Estuve por soltar la carcajada.

—¿Y cómo lo sabe? —dije.

—Es de cajón, puede ser su nieta. Mírese, ¿si usted fuera ella le gustaría alguien como usted?

—Gracias por el consejo, me tomaré una manzanilla.

—Va a sacarle el dinero —dijo esta mujer de unos cincuenta años mal llevados a la que no quería ofender por lo que pudiera pasar.

—Pues tendría que haber elegido a otro porque no tengo mucho. Vivo a base de manzanillas y menús de nueve euros y el día que como no ceno.

—Ya es algo, a ésa le da igual.

—¿No cree probable, ni por lo más remoto, que pudiera enamorarse de mí?

—Ni de coña. Está loco si se hace esas ilusiones. Es patético que se le pueda pasar por la cabeza.

—Por la cabeza se pasan muchas cosas. No me diga que no piensa usted alguna vez en algún actor famoso al que jamás va a conocer.

—Un actor ¿como quién?

—Un actor, pues… no sé, como Tyrone Power por ejemplo.

—¿Como quién? Ése murió hace mucho, no sé ni la cara que tenía.

—Fue un galán clásico.

—A esa chica no le gustan los galanes, no le gusta usted. Vuelva a su casa.
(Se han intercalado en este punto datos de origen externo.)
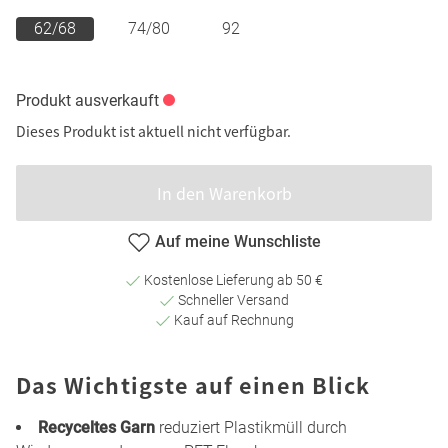
62/68
74/80
92
Produkt ausverkauft
Dieses Produkt ist aktuell nicht verfügbar.
In den Warenkorb
Auf meine Wunschliste
Kostenlose Lieferung ab 50 €
Schneller Versand
Kauf auf Rechnung
Das Wichtigste auf einen Blick
Recyceltes Garn
reduziert Plastikmüll durch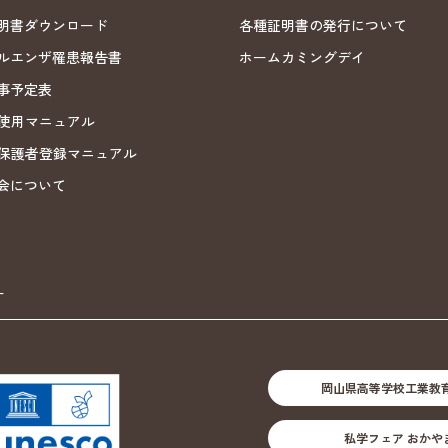
明書ダウンロード
各種証明書の発行について
ルエンザ罹患報告書
ホームカミングデイ
事予定表
ND使用マニュアル
ND保護者登録マニュアル
会について
ー
岡山県高等学校工業教
私学フェア おかや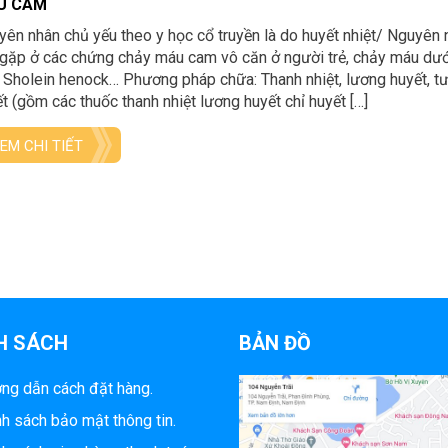
U CAM
ên nhân chủ yếu theo y học cổ truyền là do huyết nhiệt/ Nguyên 
gặp ở các chứng chảy máu cam vô căn ở người trẻ, chảy máu dướ
 Sholein henock… Phương pháp chữa: Thanh nhiệt, lương huyết, tư
t (gồm các thuốc thanh nhiệt lương huyết chỉ huyết […]
EM CHI TIẾT
H SÁCH
BẢN ĐỒ
ng dẫn cách đặt hàng.
h sách bảo mật thông tin.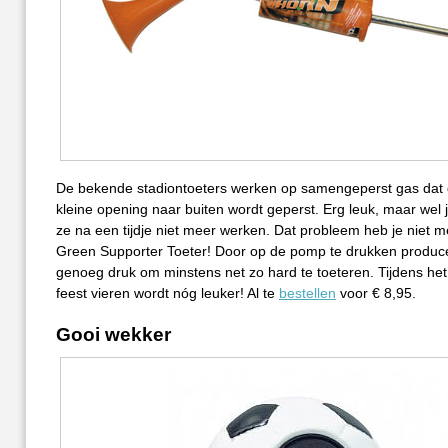
De bekende stadiontoeters werken op samengeperst gas dat
kleine opening naar buiten wordt geperst. Erg leuk, maar wel
ze na een tijdje niet meer werken. Dat probleem heb je niet 
Green Supporter Toeter! Door op de pomp te drukken producee
genoeg druk om minstens net zo hard te toeteren. Tijdens h
feest vieren wordt nóg leuker! Al te
bestellen
voor € 8,95.
Gooi wekker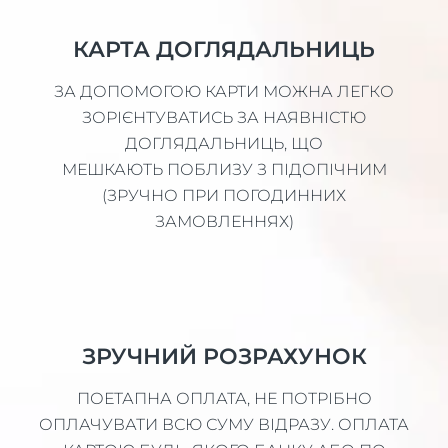
КАРТА ДОГЛЯДАЛЬНИЦЬ
ЗА ДОПОМОГОЮ КАРТИ МОЖНА ЛЕГКО
ЗОРІЄНТУВАТИСЬ ЗА НАЯВНІСТЮ
ДОГЛЯДАЛЬНИЦЬ, ЩО
МЕШКАЮТЬ ПОБЛИЗУ З ПІДОПІЧНИМ
(ЗРУЧНО ПРИ ПОГОДИННИХ
ЗАМОВЛЕННЯХ)
ЗРУЧНИЙ РОЗРАХУНОК
ПОЕТАПНА ОПЛАТА, НЕ ПОТРІБНО
ОПЛАЧУВАТИ ВСЮ СУМУ ВІДРАЗУ. ОПЛАТА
No me iría con la conciencia tranquila esta noche si no se lo dijera.

Le iba a decir que siempre me había parecido que estaba de parte de Sandra y que había sido una verdadera sorpresa que se preocupara por mí.

Agradecí que la manzanilla estuviera ardiendo para hacer tiempo porque sabía que en cuanto Sandra pudiese saldría pitando hacia aquí. Tenía que haber sucedido algo de fuerza mayor para que no viniese a la cita más importante que habíamos tenido y que probablemente íbamos a tener nunca, el descubrimiento del Gran Tesoro. Sin Sandra, sin sus agallas, habría sido imposible descubrirlo. Algún día tendrían que reconocerle su valor. Todo lo que yo había hecho en comparación con lo que había hecho ella no era nada porque yo estaba lleno de odio hacia aquella gente y en cualquier acción mía había una venganza personal, sin embargo ella lo hacía por todos. La camarera no tenía ni la más remota idea de quién era la persona de la que hablaba y que había juzgado con tanta bajeza. La miré con desprecio cuando me trajo la cuenta.

Escribí en una servilleta la palabra éxito. «Espero recado y que estés bien».

Me eché la servilleta al bolsillo, recogí la carpeta y salí. Me senté unos minutos en nuestro banco y puse la servilleta bajo la piedra C.